Introduction of protein or DNA delivered via recombinant Salmonella typhimurium into the major histocompatibility complex class I presentation pathway of macrophages

Recombinant (r) Salmonella typhimurium aroA strains which display the hen egg ovalbumin OVA 257-264 peptide SIINFEKL in secreted form were constructed. In addition, attenuated r S. typhimurium pcDNA-OVA constructs harbouring a eukaryotic expression plasmid encoding complete OVA were used to introduce the immunodominant OVA 257-264 epitope into the major histocompatibility complex (MHC) class I presentation pathway.

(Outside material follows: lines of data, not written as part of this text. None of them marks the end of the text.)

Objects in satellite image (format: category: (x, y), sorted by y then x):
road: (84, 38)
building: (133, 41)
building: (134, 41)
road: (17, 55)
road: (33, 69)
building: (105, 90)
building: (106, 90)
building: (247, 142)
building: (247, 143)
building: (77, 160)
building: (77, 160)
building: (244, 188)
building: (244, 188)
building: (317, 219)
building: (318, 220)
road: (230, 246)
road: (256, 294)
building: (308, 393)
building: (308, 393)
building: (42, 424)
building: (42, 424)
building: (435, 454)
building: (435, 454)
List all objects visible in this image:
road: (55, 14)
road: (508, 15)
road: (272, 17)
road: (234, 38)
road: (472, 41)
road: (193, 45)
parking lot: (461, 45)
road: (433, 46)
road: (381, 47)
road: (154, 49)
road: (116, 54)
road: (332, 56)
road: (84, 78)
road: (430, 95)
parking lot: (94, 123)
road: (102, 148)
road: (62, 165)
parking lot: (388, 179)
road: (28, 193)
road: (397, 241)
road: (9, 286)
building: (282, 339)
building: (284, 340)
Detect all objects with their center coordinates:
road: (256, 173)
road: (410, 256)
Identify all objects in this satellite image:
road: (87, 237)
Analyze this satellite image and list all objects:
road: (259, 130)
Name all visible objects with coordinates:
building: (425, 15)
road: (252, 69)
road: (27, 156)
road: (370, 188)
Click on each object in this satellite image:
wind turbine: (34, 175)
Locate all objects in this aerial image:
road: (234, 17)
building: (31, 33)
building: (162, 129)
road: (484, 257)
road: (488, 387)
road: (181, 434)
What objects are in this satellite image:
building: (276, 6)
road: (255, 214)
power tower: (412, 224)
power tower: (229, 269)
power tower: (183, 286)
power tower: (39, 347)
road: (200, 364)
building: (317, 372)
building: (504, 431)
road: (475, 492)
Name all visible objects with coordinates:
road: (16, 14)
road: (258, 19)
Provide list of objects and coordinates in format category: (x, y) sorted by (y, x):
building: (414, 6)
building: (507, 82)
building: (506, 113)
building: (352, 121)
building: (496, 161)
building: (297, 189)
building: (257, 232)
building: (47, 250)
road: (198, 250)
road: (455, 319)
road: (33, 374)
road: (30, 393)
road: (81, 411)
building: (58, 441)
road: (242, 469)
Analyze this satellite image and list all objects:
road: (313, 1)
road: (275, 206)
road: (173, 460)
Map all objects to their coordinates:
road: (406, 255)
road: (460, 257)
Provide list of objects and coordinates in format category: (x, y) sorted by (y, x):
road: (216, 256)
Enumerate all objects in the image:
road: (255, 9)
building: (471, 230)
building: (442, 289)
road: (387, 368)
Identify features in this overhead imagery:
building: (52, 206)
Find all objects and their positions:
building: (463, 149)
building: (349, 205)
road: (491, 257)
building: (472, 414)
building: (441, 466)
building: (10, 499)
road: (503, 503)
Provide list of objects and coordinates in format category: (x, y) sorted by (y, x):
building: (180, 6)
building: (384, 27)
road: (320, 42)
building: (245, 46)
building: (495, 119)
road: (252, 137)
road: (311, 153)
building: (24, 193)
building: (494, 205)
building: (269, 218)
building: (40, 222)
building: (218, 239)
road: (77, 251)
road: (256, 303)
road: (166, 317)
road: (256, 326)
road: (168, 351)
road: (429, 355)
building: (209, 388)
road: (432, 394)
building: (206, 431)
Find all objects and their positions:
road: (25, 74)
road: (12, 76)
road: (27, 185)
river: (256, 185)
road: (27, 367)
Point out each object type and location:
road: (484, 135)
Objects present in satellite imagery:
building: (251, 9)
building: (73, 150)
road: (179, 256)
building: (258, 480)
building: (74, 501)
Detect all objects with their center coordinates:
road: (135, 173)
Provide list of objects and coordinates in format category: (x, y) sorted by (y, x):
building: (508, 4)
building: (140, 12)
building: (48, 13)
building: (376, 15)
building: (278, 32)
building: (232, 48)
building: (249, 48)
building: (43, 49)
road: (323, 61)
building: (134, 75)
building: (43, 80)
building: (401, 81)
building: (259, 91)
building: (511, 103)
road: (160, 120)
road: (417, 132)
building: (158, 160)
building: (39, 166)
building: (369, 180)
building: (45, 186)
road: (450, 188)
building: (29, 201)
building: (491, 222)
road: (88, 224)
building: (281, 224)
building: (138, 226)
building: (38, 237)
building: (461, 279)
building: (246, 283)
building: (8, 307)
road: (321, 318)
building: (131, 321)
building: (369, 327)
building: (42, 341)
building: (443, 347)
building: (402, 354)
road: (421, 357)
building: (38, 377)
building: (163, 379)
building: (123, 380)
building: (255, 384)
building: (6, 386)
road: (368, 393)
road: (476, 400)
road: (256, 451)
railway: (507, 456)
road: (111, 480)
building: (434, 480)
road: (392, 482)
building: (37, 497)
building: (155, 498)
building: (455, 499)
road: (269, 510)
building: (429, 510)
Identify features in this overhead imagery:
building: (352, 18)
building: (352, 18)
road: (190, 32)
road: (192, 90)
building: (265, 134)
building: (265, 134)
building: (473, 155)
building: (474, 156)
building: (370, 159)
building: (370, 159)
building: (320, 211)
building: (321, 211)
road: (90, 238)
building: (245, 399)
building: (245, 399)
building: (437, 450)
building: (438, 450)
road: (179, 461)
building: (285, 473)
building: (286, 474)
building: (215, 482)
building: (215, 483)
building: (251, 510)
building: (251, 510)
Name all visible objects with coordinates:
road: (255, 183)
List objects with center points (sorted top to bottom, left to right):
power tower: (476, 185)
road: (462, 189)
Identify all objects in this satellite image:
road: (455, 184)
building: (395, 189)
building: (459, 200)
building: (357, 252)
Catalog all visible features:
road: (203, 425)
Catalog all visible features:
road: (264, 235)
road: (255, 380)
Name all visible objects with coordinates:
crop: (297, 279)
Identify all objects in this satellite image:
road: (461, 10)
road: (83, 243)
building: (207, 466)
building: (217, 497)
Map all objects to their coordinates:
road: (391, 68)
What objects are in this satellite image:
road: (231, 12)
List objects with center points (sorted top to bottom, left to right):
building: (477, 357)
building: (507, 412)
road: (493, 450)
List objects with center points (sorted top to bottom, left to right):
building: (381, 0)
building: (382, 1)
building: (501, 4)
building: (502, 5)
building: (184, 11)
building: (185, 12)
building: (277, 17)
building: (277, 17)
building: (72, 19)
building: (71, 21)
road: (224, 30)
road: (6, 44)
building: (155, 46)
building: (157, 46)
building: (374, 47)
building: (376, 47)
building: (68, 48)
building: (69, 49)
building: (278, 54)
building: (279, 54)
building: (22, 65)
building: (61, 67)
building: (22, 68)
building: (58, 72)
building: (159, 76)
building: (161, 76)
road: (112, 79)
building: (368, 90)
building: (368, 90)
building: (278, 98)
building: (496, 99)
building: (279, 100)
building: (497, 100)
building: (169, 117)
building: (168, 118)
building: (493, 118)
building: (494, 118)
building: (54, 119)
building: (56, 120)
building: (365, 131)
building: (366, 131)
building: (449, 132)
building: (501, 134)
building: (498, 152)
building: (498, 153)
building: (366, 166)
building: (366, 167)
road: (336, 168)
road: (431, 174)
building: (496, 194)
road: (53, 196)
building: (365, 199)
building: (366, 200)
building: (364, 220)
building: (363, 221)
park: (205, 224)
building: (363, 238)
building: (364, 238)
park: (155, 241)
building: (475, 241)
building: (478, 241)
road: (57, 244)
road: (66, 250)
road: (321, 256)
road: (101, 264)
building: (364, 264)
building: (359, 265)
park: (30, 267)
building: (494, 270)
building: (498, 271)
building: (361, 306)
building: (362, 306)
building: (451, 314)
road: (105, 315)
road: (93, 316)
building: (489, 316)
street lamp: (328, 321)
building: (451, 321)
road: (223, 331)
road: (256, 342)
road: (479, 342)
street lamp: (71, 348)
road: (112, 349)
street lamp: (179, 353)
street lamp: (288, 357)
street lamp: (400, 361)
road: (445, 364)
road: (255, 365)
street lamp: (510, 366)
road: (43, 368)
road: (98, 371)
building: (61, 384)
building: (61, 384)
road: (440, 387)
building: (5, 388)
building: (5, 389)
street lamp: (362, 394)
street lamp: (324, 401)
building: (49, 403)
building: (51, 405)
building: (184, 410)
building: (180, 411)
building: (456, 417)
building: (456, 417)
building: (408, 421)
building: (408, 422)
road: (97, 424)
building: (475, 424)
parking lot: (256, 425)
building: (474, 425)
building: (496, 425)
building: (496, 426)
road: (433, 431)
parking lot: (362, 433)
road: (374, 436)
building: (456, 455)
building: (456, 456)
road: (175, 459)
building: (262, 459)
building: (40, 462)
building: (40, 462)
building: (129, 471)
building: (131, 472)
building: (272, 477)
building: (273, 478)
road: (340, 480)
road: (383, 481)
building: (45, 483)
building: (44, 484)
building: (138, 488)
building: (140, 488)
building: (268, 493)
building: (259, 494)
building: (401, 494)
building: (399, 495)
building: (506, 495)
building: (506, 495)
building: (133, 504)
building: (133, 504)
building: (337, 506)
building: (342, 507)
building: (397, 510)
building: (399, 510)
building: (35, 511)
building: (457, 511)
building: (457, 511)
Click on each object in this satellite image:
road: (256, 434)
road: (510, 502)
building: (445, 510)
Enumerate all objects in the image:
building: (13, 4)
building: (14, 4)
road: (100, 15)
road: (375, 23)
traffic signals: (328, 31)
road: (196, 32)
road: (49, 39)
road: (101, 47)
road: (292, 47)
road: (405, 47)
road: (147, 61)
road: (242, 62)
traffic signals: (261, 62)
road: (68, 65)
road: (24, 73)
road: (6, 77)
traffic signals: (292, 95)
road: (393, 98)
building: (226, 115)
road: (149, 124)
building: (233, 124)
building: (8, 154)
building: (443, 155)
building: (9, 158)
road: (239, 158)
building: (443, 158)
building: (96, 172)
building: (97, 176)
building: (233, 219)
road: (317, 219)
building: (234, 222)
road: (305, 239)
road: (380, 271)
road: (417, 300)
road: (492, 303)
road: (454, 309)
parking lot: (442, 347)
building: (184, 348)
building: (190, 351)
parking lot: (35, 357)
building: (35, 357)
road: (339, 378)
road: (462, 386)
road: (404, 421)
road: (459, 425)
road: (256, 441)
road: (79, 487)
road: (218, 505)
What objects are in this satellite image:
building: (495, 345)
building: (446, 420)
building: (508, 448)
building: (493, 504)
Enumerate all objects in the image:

Both modes of antigen delivery (DNA and protein) by Salmonella vaccine carriers stimulated OVA 257-264-specific CD8 T-cell hybridomas. An in vitro infection system was established that allowed both r Salmonella carrier devices to facilitate MHC class I delivery of OVA 257-264 by coexpression of listeriolysin (Hly) or by coinfection with r S. typhimurium Hlys (Hess J., Gentschev I., Miko D., Welzel M., Ladel C., Goebel W., Kaufmann S.H.E., Proc. Natl. Acad. Sci. USA 93 (1996) 1458-1463). Coexpression of Hly and coinfection with r S. typhimurium Hlys slightly improved MHC class I processing of OVA. Our data provide further evidence for the feasibility of attenuated, Hly-expressing r S. typhimurium carriers secreting heterologous antigens or harbouring heterologous DNA as effective vaccines for stimulating CD8 T cells in addition to CD4 T cells.